"""

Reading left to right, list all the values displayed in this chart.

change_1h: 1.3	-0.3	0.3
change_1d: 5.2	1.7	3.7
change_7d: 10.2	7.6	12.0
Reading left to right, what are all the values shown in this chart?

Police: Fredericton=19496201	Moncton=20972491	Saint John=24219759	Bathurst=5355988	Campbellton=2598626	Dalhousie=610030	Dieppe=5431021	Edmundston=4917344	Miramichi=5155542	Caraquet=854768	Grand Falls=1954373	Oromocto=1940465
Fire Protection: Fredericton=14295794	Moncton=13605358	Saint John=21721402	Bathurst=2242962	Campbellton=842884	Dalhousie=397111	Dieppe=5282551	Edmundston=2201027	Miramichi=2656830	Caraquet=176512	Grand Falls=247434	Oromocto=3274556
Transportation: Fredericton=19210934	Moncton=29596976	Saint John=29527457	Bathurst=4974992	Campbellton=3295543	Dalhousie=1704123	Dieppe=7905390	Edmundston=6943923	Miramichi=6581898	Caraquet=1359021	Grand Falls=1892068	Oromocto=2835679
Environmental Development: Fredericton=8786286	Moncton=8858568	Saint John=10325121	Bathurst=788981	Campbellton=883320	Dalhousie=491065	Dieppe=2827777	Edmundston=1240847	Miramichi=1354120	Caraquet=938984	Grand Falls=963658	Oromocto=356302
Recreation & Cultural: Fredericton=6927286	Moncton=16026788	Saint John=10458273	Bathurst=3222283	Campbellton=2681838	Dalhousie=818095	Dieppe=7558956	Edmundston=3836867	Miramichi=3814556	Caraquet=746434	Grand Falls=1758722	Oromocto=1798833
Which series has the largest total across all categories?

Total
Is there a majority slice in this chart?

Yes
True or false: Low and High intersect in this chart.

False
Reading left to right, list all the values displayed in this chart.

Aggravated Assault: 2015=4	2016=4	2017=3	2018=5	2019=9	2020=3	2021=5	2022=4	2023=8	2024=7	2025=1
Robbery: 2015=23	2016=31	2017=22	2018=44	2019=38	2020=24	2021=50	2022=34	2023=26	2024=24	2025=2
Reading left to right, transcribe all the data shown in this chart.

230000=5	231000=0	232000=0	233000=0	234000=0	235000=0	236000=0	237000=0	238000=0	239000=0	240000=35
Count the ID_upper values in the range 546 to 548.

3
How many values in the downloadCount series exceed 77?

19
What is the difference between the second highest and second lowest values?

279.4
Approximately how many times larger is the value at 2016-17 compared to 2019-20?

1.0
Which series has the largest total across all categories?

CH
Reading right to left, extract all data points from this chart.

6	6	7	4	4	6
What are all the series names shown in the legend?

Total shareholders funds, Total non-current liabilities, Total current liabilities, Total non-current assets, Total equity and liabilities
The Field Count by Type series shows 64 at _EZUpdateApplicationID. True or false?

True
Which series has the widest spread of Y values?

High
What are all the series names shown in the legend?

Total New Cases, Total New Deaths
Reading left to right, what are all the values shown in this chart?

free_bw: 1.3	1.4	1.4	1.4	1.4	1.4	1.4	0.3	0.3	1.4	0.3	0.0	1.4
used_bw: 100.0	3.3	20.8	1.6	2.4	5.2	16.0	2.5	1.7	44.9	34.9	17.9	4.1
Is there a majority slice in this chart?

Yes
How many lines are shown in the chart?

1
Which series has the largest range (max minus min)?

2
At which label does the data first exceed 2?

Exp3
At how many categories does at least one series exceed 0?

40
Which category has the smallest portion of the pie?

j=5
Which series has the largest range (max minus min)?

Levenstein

"""

Your objective:
Pull out every line of the data above that contains the string "Bathurst", treating uppercase and lowercase letters as different.

Exercise output:
Police: Fredericton=19496201	Moncton=20972491	Saint John=24219759	Bathurst=5355988	Campbellton=2598626	Dalhousie=610030	Dieppe=5431021	Edmundston=4917344	Miramichi=5155542	Caraquet=854768	Grand Falls=1954373	Oromocto=1940465
Fire Protection: Fredericton=14295794	Moncton=13605358	Saint John=21721402	Bathurst=2242962	Campbellton=842884	Dalhousie=397111	Dieppe=5282551	Edmundston=2201027	Miramichi=2656830	Caraquet=176512	Grand Falls=247434	Oromocto=3274556
Transportation: Fredericton=19210934	Moncton=29596976	Saint John=29527457	Bathurst=4974992	Campbellton=3295543	Dalhousie=1704123	Dieppe=7905390	Edmundston=6943923	Miramichi=6581898	Caraquet=1359021	Grand Falls=1892068	Oromocto=2835679
Environmental Development: Fredericton=8786286	Moncton=8858568	Saint John=10325121	Bathurst=788981	Campbellton=883320	Dalhousie=491065	Dieppe=2827777	Edmundston=1240847	Miramichi=1354120	Caraquet=938984	Grand Falls=963658	Oromocto=356302
Recreation & Cultural: Fredericton=6927286	Moncton=16026788	Saint John=10458273	Bathurst=3222283	Campbellton=2681838	Dalhousie=818095	Dieppe=7558956	Edmundston=3836867	Miramichi=3814556	Caraquet=746434	Grand Falls=1758722	Oromocto=1798833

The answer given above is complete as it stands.